【作者简介】
罗箭 原名罗小卿(罗小青),1938年4月生于延安。抗战胜利后到河北阜平县,后入“八·一小学”,1949年进入北京,中学毕业后,考入中国科技大学原子能系,1961年2月转入哈尔滨军事工程学院核物理系,毕业后分配到国防科工委第21试验基地研究所,参加了我国第一次、第二次核试验,两次荣立三等功。1966年因受父亲问题牵连,被停职。1970年被按战士复员处理当工人。1976年落实政策回到21试验基地研究所,1978年调入国防科工委机关,后到国防科工委工程设计研究总院任政委,之后又调入总装备部后勤部任副政委,1994年被授以少将军衔。1996年退休。

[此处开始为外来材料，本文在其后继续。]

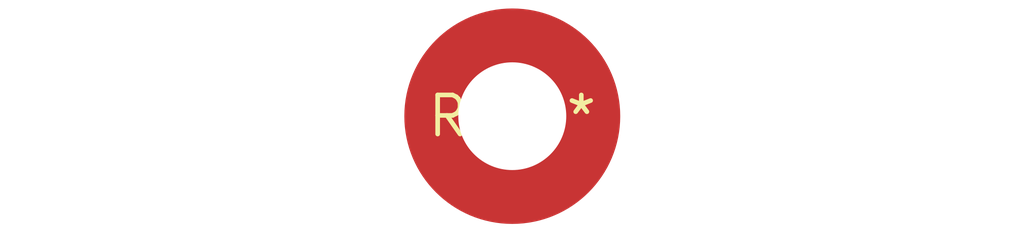
<source format=kicad_pcb>
(kicad_pcb (version 20240108) (generator pcbnew)

  (general
    (thickness 1.6)
  )

  (paper "A4")
  (layers
    (0 "F.Cu" signal)
    (31 "B.Cu" signal)
    (32 "B.Adhes" user "B.Adhesive")
    (33 "F.Adhes" user "F.Adhesive")
    (34 "B.Paste" user)
    (35 "F.Paste" user)
    (36 "B.SilkS" user "B.Silkscreen")
    (37 "F.SilkS" user "F.Silkscreen")
    (38 "B.Mask" user)
    (39 "F.Mask" user)
    (40 "Dwgs.User" user "User.Drawings")
    (41 "Cmts.User" user "User.Comments")
    (42 "Eco1.User" user "User.Eco1")
    (43 "Eco2.User" user "User.Eco2")
    (44 "Edge.Cuts" user)
    (45 "Margin" user)
    (46 "B.CrtYd" user "B.Courtyard")
    (47 "F.CrtYd" user "F.Courtyard")
    (48 "B.Fab" user)
    (49 "F.Fab" user)
    (50 "User.1" user)
    (51 "User.2" user)
    (52 "User.3" user)
    (53 "User.4" user)
    (54 "User.5" user)
    (55 "User.6" user)
    (56 "User.7" user)
    (57 "User.8" user)
    (58 "User.9" user)
  )

  (setup
    (pad_to_mask_clearance 0)
    (pcbplotparams
      (layerselection 0x00010fc_ffffffff)
      (plot_on_all_layers_selection 0x0000000_00000000)
      (disableapertmacros false)
      (usegerberextensions false)
      (usegerberattributes false)
      (usegerberadvancedattributes false)
      (creategerberjobfile false)
      (dashed_line_dash_ratio 12.000000)
      (dashed_line_gap_ratio 3.000000)
      (svgprecision 4)
      (plotframeref false)
      (viasonmask false)
      (mode 1)
      (useauxorigin false)
      (hpglpennumber 1)
      (hpglpenspeed 20)
      (hpglpendiameter 15.000000)
      (dxfpolygonmode false)
      (dxfimperialunits false)
      (dxfusepcbnewfont false)
      (psnegative false)
      (psa4output false)
      (plotreference false)
      (plotvalue false)
      (plotinvisibletext false)
      (sketchpadsonfab false)
      (subtractmaskfromsilk false)
      (outputformat 1)
      (mirror false)
      (drillshape 1)
      (scaleselection 1)
      (outputdirectory "")
    )
  )

  (net 0 "")

  (footprint "MountingHole_3.5mm_Pad_TopOnly" (layer "F.Cu") (at 0 0))

)

</source>
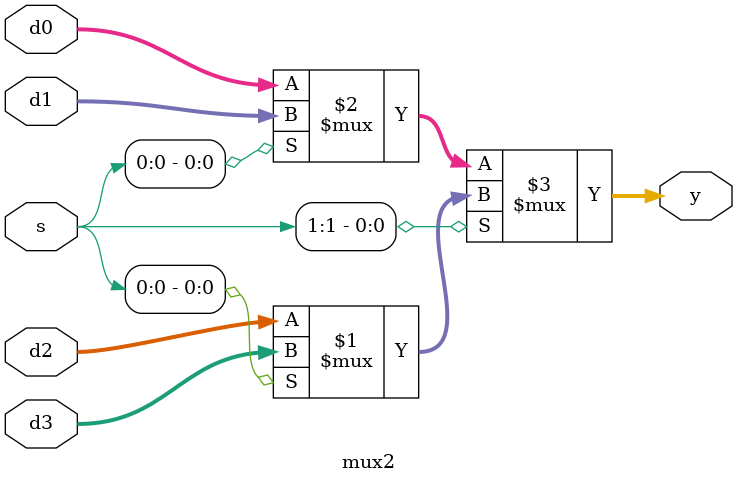
<source format=sv>
module mux2(input logic[31:0] d0, d1, d2, d3, input logic[1:0] s, output logic [31:0] y);
  assign y = s[1]? (s[0]? d3: d2) : (s[0]? d1 : d0);
endmodule
</source>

北戴河位于燕山脚下的戴河之北,因而得名,原来不过是渤海边上的一个小小渔村,经过百多年的沧桑,如今是与美国戴维营、俄罗斯索契齐名的首脑避暑胜地。
清光绪年间,清政府修筑天津到山海关的津榆(此时山海关归临榆县管辖)铁路,英国铁路工程师金达发现这一带海滨绿树成荫,蓝天白云,大片白沙,海水平缓,是个优良的天然浴场,很合西方人夏天休闲避暑的口味。在他的宣传鼓动下,一些外国人,首先是一些传教士,以后又有一些外交官、商人纷纷在海边建立小洋房,慢慢形成大片别墅区,成为避暑胜地。以后,北京的达官商贾附庸风雅,也纷纷购地建屋,夏天能来北戴河成为一种时尚。乘火车从北京到北戴河车站,再坐驴车,甚或骑驴到海滨别墅已成最时髦的旅游,以致西洋美女骑驴的照片成了当时最热门的“旅游”广告画了。

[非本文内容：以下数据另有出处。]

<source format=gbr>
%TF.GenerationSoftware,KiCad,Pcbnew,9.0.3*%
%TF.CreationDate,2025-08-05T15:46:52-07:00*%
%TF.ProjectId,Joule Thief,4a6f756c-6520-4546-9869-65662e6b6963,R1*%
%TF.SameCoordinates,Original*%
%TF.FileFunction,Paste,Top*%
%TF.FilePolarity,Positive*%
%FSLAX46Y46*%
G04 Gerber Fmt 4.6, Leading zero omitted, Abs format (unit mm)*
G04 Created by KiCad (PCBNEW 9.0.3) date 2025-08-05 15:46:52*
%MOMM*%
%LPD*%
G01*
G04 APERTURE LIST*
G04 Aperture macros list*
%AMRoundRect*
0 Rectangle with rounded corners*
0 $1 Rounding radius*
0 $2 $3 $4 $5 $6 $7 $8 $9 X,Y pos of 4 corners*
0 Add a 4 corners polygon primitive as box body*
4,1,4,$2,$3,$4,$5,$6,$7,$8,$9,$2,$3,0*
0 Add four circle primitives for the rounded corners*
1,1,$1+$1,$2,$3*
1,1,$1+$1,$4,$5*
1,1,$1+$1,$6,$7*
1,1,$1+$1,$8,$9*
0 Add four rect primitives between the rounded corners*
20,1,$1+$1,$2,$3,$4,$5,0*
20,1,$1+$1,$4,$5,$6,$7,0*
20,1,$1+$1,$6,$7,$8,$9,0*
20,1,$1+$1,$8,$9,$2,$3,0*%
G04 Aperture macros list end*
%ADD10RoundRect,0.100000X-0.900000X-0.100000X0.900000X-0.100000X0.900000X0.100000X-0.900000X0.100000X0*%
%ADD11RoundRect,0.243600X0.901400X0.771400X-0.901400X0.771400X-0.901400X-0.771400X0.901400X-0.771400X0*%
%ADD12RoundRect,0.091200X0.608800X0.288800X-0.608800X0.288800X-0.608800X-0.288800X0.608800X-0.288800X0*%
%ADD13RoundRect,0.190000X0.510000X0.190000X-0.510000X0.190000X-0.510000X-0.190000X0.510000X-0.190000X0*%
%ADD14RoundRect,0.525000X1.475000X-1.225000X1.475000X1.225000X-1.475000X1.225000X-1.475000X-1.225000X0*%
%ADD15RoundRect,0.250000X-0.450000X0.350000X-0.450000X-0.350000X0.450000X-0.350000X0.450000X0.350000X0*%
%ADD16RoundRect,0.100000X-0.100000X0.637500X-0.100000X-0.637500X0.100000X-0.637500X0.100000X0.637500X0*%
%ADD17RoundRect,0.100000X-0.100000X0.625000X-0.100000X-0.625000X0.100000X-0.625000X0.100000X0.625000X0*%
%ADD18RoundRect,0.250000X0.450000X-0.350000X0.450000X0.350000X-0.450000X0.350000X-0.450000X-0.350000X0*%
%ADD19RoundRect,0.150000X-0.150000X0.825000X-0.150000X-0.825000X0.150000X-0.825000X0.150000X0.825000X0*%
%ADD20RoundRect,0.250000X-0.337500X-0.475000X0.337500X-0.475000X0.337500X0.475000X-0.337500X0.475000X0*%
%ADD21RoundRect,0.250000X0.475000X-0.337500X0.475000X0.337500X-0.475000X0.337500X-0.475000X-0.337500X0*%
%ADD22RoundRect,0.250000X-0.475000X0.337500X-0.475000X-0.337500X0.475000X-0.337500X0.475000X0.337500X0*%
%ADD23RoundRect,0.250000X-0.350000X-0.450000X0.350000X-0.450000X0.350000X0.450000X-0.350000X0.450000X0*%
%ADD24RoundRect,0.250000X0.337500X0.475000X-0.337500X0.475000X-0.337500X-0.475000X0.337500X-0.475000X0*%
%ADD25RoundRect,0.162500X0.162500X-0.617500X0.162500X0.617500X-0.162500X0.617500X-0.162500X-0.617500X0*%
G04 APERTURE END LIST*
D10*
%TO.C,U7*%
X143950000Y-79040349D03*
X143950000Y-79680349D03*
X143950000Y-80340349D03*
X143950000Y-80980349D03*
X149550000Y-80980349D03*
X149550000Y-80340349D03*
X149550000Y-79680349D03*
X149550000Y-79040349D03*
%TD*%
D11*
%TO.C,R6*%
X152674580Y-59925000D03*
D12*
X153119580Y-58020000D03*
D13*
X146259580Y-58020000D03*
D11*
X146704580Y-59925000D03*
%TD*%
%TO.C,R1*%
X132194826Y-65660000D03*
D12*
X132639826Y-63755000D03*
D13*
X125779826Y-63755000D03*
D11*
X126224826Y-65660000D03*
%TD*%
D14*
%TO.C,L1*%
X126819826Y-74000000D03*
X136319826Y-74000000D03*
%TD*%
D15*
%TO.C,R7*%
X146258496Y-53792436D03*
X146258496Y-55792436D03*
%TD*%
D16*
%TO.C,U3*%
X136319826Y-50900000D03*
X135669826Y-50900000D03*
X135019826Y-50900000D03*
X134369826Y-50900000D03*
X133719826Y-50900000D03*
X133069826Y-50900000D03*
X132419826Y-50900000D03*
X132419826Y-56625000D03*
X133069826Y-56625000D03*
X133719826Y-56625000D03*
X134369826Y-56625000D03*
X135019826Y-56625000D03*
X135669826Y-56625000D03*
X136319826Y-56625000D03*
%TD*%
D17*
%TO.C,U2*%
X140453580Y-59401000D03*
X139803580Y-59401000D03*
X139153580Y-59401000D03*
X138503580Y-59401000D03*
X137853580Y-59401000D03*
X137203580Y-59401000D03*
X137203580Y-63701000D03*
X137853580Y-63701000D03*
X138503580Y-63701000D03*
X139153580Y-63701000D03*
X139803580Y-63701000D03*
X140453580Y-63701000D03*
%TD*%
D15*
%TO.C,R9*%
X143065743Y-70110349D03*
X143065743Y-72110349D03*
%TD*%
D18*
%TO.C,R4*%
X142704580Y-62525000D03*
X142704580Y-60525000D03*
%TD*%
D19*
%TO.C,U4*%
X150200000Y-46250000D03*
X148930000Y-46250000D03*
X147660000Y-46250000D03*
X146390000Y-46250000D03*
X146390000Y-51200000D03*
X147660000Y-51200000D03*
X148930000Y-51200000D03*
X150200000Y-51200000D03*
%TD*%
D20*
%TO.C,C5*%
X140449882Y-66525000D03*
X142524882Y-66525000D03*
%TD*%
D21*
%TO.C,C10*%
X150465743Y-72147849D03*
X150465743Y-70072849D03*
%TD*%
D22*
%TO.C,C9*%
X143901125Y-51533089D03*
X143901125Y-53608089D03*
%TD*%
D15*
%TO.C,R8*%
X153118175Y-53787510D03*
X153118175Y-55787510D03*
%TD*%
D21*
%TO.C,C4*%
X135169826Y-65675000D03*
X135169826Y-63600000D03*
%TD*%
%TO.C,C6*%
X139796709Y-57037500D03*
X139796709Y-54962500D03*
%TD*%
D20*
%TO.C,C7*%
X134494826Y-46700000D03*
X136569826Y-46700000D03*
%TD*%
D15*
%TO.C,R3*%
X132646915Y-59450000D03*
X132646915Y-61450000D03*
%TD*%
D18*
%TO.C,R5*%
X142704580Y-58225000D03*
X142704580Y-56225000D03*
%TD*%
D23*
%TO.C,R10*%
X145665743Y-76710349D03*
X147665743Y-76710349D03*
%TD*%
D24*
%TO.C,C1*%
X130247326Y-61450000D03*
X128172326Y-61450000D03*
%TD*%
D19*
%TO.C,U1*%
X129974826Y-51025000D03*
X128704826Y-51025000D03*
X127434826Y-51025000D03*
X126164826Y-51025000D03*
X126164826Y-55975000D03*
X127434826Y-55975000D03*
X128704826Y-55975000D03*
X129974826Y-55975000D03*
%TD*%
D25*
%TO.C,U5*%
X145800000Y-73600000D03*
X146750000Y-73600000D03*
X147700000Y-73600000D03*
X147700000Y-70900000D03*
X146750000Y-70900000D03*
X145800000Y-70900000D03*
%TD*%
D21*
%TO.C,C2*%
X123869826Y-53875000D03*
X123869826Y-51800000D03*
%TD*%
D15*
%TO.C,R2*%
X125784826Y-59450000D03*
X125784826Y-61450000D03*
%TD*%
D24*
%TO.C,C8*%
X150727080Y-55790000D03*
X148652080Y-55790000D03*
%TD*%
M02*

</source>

1948年11月中国人民解放军第四野战军挥师入关,北戴河获得解放。1949年开始,我国政府将北戴河作为疗养胜地,先后建立了煤矿工人疗养院、铁路工人疗养院、纺织工人疗养院等众多工人疗养院,每年都有大量的劳动英模,一线的工人到北戴河休养。1953年以后,中央和政府领导人陆续到北戴河避暑,1955年后国务院正式将北戴河作为暑期办公的地点,北戴河开始了新的兴旺时期。
第一批到北戴河的人
1948年东北全境解放不久,为了和平解决平津问题,毛主席要求四野大军提前入关,就在11月间解放了北戴河。北平和平解放后,我随华北野战军荣臻小学(后改为“八·一”小学),进入了北平。1949年春天,我妈妈带我到天津看望罗荣桓夫人林月琴,我们都称她为林妈妈。当时以平津间杨村为界,以西为华北野战军驻地,以东为东北野战军(即四野)驻地。林妈妈当时为四野干部子弟学校(今广州“八·一”学校前身)的校长,学校当时进了天津。小孩子们一个个全身整齐的卡其布校服、船形帽,小院子里有滑梯、秋千等玩具,小朋友们嘻笑追奔,十分热闹。林妈妈看我十分羡慕的样子,就和我妈妈说:“让小卿(我小时的名字)留下来跟着我吧!我这里条件好。”看我没有反对,妈妈就同意了。这样我就进入了四野干部学校。因为肖克、赵尔陆叔叔都从华北调到四野随军南下了,他们的孩子、我儿时的玩伴肖星华、赵琳也来到了天津,顿时学校里更热闹了。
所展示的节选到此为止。